• Consegna 1
Stabilisci se ciascuna delle seguenti affermazioni concorda con il testo su Giussani e giustifica ogni risposta con le parole del testo che la decidono, riportate fedelmente.
(a) Pero conosceva pochi preti in Cattolica.
(b) Per Bertazzi la socialità di cui si parla deve essere rifatta ogni giorno.
(c) Secondo Bertazzi, questa socialità è la fortezza da cui si parte per costruire un mondo nuovo.
• Consegna 2
Rispondi alle seguenti domande sul testo su Giussani.
(a) Quale capacità di Giussani Pero definisce strabiliante?
(b) Secondo Bertazzi, nelle mani di chi è tutto?
(c) A quale parola ritorna Bertazzi all'inizio del suo intervento?
• Consegna 3
Scrivi il seguito del testo su Giussani, cominciando subito dopo la domanda con cui termina.

====== Testo ======

Pero. In Cattolica io conoscevo molti preti e assistenti spirituali, ma Giussani aveva una strabiliante capacità di ascolto e di interpretazione di quello che le persone sentivano. E anche all’epoca lo dimostrò.
Bertazzi. Ritornando alla “comunione”. È certamente un tipo di socialità, ma per noi significava che non la fai tu. Socialità nel senso di persone riunite con capacità, con voglia di costruire, ma tutto è in mano a un Altro. Questa socialità non è la fortezza da cui parti per costruire un mondo nuovo, ma qualcosa che deve essere rifatto ogni giorno.
Dopo quei fatti, come reagì Giussani?

====== Dati dell'esercizio ======

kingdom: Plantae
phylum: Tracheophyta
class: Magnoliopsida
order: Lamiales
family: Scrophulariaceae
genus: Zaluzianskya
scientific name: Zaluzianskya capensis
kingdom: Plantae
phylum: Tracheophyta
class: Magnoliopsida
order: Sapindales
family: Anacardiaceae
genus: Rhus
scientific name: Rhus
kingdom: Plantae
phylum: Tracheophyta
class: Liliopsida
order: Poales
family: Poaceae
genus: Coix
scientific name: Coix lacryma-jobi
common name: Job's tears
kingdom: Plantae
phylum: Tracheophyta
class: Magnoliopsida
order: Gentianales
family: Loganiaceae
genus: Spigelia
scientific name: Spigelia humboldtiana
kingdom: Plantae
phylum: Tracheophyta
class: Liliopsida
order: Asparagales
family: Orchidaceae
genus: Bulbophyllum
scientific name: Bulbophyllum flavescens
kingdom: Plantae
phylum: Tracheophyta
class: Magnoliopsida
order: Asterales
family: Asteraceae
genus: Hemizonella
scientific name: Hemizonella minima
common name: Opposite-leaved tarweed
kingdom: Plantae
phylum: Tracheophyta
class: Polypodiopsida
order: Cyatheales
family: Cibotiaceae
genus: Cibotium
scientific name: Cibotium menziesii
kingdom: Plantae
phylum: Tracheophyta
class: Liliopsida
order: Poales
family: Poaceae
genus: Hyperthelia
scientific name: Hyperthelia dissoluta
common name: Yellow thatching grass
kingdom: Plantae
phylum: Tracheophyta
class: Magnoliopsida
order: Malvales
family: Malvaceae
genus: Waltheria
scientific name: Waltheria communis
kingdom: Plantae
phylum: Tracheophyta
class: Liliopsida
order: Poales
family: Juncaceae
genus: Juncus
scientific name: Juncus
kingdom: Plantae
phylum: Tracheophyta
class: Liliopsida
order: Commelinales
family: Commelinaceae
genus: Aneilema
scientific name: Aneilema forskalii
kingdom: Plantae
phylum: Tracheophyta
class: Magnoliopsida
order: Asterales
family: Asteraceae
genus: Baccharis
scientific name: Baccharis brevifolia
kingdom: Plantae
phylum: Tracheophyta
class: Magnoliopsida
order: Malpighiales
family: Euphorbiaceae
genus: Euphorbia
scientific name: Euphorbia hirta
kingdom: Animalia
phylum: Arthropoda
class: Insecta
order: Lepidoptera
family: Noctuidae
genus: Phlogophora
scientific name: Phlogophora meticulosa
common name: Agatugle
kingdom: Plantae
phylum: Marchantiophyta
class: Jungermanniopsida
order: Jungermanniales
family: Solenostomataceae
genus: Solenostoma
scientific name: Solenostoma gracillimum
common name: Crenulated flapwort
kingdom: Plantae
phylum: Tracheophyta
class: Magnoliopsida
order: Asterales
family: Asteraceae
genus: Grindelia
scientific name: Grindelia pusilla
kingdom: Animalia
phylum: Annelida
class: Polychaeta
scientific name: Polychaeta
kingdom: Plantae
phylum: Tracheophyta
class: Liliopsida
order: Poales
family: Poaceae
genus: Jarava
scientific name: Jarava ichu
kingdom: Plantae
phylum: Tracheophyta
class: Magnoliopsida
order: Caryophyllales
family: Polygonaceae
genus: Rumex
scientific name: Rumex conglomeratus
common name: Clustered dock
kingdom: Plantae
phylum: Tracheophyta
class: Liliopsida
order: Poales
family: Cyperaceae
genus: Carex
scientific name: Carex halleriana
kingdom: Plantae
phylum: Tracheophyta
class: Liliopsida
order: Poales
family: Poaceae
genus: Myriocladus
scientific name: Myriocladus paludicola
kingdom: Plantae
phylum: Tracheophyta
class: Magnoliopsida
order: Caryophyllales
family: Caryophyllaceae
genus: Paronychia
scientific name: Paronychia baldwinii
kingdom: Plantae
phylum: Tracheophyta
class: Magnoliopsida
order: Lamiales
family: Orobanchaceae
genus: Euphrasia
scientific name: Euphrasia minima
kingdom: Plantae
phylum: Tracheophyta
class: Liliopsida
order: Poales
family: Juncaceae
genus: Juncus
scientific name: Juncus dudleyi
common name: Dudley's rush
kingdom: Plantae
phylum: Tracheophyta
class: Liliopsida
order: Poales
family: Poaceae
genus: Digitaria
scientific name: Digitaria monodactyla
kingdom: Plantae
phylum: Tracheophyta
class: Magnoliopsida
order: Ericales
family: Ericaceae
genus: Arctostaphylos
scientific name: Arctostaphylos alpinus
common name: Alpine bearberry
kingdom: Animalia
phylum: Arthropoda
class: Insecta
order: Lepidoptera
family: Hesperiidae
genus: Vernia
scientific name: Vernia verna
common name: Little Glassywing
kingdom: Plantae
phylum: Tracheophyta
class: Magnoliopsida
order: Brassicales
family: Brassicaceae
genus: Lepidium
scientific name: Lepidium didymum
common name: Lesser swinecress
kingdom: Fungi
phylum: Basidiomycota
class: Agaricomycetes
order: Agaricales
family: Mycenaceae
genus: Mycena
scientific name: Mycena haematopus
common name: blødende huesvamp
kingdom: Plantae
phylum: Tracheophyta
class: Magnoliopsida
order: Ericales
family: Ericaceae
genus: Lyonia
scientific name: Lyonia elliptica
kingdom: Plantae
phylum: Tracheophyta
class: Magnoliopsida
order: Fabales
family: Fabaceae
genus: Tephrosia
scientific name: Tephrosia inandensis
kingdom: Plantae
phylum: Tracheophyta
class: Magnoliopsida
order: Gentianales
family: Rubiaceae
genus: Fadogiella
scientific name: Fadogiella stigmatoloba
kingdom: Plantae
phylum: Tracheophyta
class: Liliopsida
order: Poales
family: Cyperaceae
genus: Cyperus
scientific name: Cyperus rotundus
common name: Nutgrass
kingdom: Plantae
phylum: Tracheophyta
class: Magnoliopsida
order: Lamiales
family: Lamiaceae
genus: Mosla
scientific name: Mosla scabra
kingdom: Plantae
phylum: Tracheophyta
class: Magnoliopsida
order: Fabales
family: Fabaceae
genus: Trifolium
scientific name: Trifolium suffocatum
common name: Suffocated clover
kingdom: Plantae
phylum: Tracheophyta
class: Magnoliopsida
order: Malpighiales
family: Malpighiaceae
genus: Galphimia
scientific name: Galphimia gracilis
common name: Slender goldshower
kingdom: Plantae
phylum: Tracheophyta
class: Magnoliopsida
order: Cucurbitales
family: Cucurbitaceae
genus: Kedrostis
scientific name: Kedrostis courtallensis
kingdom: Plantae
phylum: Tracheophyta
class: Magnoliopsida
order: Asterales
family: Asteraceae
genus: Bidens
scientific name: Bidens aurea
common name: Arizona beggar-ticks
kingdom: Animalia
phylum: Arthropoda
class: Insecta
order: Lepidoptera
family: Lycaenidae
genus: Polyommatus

======

• Risposta 1
(a) No: «In Cattolica io conoscevo molti preti e assistenti spirituali».
(b) Sì: «ma qualcosa che deve essere rifatto ogni giorno».
(c) No: «Questa socialità non è la fortezza da cui parti per costruire un mondo nuovo».

• Risposta 2
(a) Pero la definisce una capacità di ascolto e di interpretazione di quello che le persone sentivano.
(b) Secondo Bertazzi, tutto è in mano a un Altro.
(c) Bertazzi ritorna alla parola «comunione».

• Risposta 3
Bertazzi. Lui teneva come garanzia ultima l’obbedienza all’autorità ecclesiastica. E riconoscendo la verità di quell’esigenza di giustizia, di autenticità a livello sociale, espresse questa preoccupazione: «Quale è il nostro compito? Di collaborare a stendere una mozione più o meno cattolica? Cosa ha da dire la nostra esperienza?». Per alcuni ormai nulla, e se ne andarono. E aggiunse: «Guardate che probabilmente per rispondere al bisogno dell’uomo abbiamo smesso di ricercare Cristo giorno e notte. Che non è fare una cosa piuttosto che un’altra, ma rispondere al bisogno di senso».
Pero. Io conoscevo bene il travaglio di alcuni sacerdoti: c’era il problema dell’obbedienza. Ma la nostra controparte non era la Chiesa; noi volevamo obbedire come don Giussani all’autorità ecclesiastica nei termini religiosi, semplicemente criticavamo la politica di gestione del Consiglio di amministrazione. L’occupazione era stato un atto laico, non c’entrava la religione.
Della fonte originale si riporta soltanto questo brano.